Gettleman was a key part of a few very good organizations, most recently the New York Giants over their two title runs in 2007 and 2011. He was a disciple of the legendary Giants general manager Ernie Accorsi, and he told reporters Monday that he modeled his defensive line philosophy around those teams. Owners who have had the chance, and passed on the chance to hire Gettleman over the years, have certainly regretted it.

But it's interesting to hear Gettleman talk about how being overlooked informed his experiences. He could have easily fired Rivera and dismissed Newton. Instead, he chose to let them make the same mistakes he learned from over the years.
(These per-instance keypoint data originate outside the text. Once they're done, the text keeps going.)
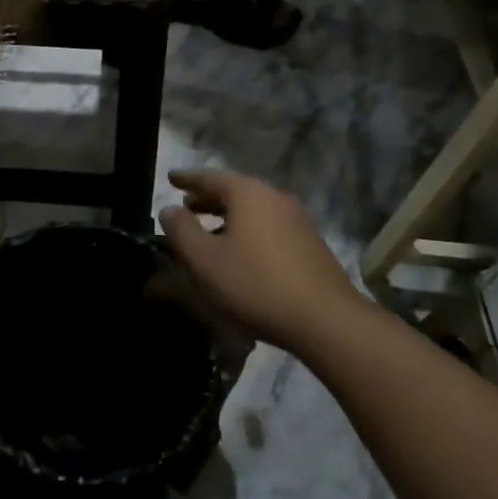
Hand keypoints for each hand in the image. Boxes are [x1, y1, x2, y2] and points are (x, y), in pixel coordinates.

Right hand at [158, 170, 368, 352]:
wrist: (327, 321)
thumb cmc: (255, 284)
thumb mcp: (204, 260)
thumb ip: (181, 230)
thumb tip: (170, 210)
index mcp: (247, 193)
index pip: (209, 177)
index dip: (186, 179)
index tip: (171, 178)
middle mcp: (274, 197)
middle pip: (234, 191)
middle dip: (208, 198)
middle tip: (187, 205)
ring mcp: (297, 220)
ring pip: (253, 210)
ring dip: (228, 217)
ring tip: (210, 232)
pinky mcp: (311, 244)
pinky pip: (269, 227)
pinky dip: (248, 231)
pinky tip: (241, 253)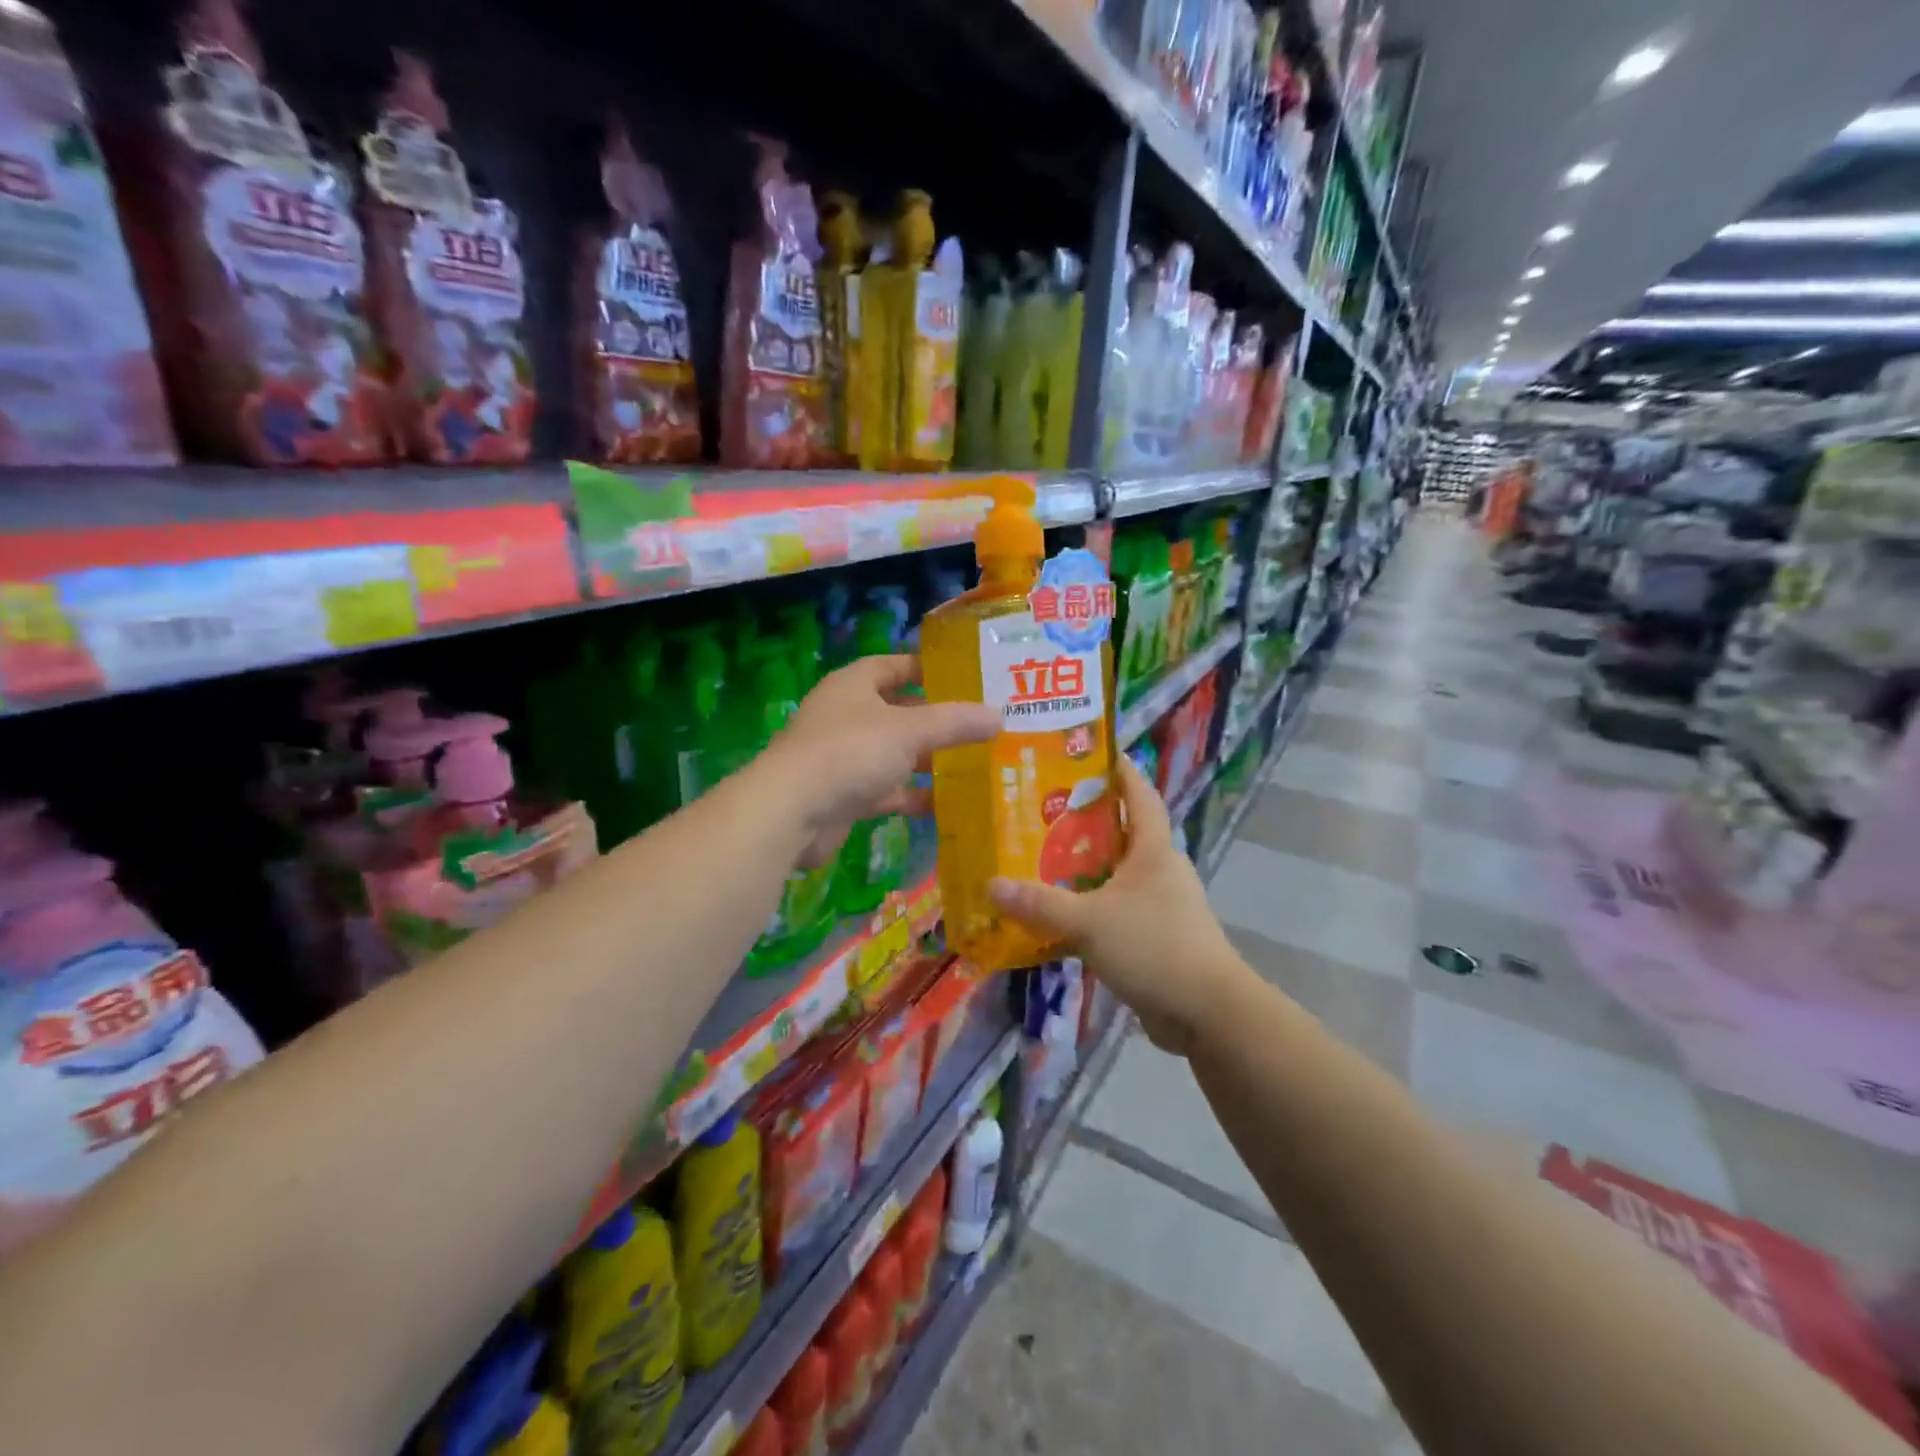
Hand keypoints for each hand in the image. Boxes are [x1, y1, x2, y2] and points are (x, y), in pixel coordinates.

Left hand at [765, 655, 999, 865]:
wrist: (792, 813)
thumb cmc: (850, 753)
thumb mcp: (910, 730)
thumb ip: (955, 723)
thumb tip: (998, 715)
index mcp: (854, 685)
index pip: (894, 666)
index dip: (927, 668)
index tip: (965, 678)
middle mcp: (846, 716)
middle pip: (898, 712)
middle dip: (935, 720)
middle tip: (979, 726)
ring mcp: (843, 757)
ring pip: (894, 754)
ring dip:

"It's hard. It's hard. But you know, Ron -- my first year there -- Ron had a hell of a year. He went 12-4," Gettleman said. "I had a veteran sportswriter come and see me and he started banging on Cam. And I said wait a minute, how long have you been in the industry? And he said 20-plus years. And I said how many articles did you write your first two years that you're proud of? It's no different. And I said look, 'he's gotta get better at what he does and I've got to get better at what I do.' It's the way it is."

Gettleman said that he took Rivera on a "blind date" on his first day as general manager and they talked man to man. From that meeting he understood that Rivera was good enough to keep progressing as a coach. Gettleman is fortunate enough to know what that means, and why patience is a virtue.